_REQUIRED ACTION_
Swap every "escolha de produtos" for "seleção de produtos" in everything from the start of the records down to the line containing "Opção 1 – Pressel simples [Ganha de Bônus]", and give those lines back with nothing else changed.

_MATERIAL SUPPLIED_

----

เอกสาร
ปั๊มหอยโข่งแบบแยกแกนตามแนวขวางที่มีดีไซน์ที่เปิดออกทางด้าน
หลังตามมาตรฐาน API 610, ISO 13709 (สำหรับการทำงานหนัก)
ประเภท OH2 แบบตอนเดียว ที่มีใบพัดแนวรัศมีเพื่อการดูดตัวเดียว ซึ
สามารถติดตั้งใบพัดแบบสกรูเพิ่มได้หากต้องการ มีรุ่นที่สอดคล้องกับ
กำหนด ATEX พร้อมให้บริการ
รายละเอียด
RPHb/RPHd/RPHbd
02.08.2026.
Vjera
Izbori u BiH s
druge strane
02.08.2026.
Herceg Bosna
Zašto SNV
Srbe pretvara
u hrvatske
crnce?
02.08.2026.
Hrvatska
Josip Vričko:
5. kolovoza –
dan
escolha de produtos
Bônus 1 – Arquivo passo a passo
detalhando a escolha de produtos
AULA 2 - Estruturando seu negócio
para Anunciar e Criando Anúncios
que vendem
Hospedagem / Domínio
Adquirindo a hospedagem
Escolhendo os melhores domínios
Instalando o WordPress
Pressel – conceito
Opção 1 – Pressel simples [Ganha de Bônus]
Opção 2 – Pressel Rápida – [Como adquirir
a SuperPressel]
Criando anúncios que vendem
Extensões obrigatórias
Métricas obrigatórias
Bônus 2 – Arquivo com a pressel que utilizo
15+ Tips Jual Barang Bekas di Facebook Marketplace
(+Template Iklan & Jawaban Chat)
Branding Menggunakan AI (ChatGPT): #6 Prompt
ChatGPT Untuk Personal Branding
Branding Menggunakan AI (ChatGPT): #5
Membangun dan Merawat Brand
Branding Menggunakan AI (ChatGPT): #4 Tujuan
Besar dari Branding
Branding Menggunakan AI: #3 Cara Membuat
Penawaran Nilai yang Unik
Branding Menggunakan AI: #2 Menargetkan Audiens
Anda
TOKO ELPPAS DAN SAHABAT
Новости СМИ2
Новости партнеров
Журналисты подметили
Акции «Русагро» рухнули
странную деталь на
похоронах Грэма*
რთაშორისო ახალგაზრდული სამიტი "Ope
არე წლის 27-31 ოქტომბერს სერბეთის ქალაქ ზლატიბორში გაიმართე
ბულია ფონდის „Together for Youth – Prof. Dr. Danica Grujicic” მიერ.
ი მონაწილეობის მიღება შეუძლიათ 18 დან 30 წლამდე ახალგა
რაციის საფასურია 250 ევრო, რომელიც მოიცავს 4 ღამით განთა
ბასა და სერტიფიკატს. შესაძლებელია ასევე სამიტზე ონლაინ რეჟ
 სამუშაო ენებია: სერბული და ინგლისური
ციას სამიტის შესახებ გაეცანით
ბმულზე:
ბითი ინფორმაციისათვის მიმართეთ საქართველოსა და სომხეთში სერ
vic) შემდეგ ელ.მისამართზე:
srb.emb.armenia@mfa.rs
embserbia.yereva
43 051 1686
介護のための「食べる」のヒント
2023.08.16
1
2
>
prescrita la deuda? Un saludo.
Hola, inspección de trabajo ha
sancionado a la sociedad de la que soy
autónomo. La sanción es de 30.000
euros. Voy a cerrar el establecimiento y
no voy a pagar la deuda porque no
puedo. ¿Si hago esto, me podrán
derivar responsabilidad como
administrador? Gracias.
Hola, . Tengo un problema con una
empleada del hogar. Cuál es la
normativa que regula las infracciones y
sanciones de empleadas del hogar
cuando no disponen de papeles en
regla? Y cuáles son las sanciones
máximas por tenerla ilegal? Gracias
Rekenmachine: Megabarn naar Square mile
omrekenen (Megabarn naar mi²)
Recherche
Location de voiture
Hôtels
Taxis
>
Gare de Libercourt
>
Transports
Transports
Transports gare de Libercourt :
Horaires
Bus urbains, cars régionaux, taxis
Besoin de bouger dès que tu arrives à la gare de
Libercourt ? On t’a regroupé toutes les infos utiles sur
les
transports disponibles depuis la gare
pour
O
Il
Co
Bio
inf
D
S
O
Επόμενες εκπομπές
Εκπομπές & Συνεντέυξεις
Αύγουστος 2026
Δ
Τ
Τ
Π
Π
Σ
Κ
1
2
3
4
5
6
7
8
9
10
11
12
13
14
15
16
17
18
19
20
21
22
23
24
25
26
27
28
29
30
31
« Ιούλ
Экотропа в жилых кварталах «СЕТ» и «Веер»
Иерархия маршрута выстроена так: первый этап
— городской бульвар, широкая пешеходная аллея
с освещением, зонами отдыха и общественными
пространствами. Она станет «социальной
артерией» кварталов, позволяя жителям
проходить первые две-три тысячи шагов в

----

_REPLY TO THE EXERCISE_
เอกสาร
ปั๊มหอยโข่งแบบแยกแกนตามแนวขวางที่มีดีไซน์ที่เปิดออกทางด้าน
หลังตามมาตรฐาน API 610, ISO 13709 (สำหรับการทำงานหนัก)
ประเภท OH2 แบบตอนเดียว ที่มีใบพัดแนวรัศมีเพื่อการดูดตัวเดียว ซึ
สามารถติดตั้งใบพัดแบบสกรูเพิ่มได้หากต้องการ มีรุ่นที่สอดคล้องกับ
กำหนด ATEX พร้อมให้บริการ
รายละเอียด
RPHb/RPHd/RPHbd
02.08.2026.
Vjera
Izbori u BiH s
druge strane
02.08.2026.
Herceg Bosna
Zašto SNV
Srbe pretvara
u hrvatske
crnce?
02.08.2026.
Hrvatska
Josip Vričko:
5. kolovoza –
dan
seleção de produtos
Bônus 1 – Arquivo passo a passo
detalhando a seleção de produtos
AULA 2 - Estruturando seu negócio
para Anunciar e Criando Anúncios
que vendem
Hospedagem / Domínio
Adquirindo a hospedagem
Escolhendo os melhores domínios
Instalando o WordPress
Pressel – conceito
Opção 1 – Pressel simples [Ganha de Bônus]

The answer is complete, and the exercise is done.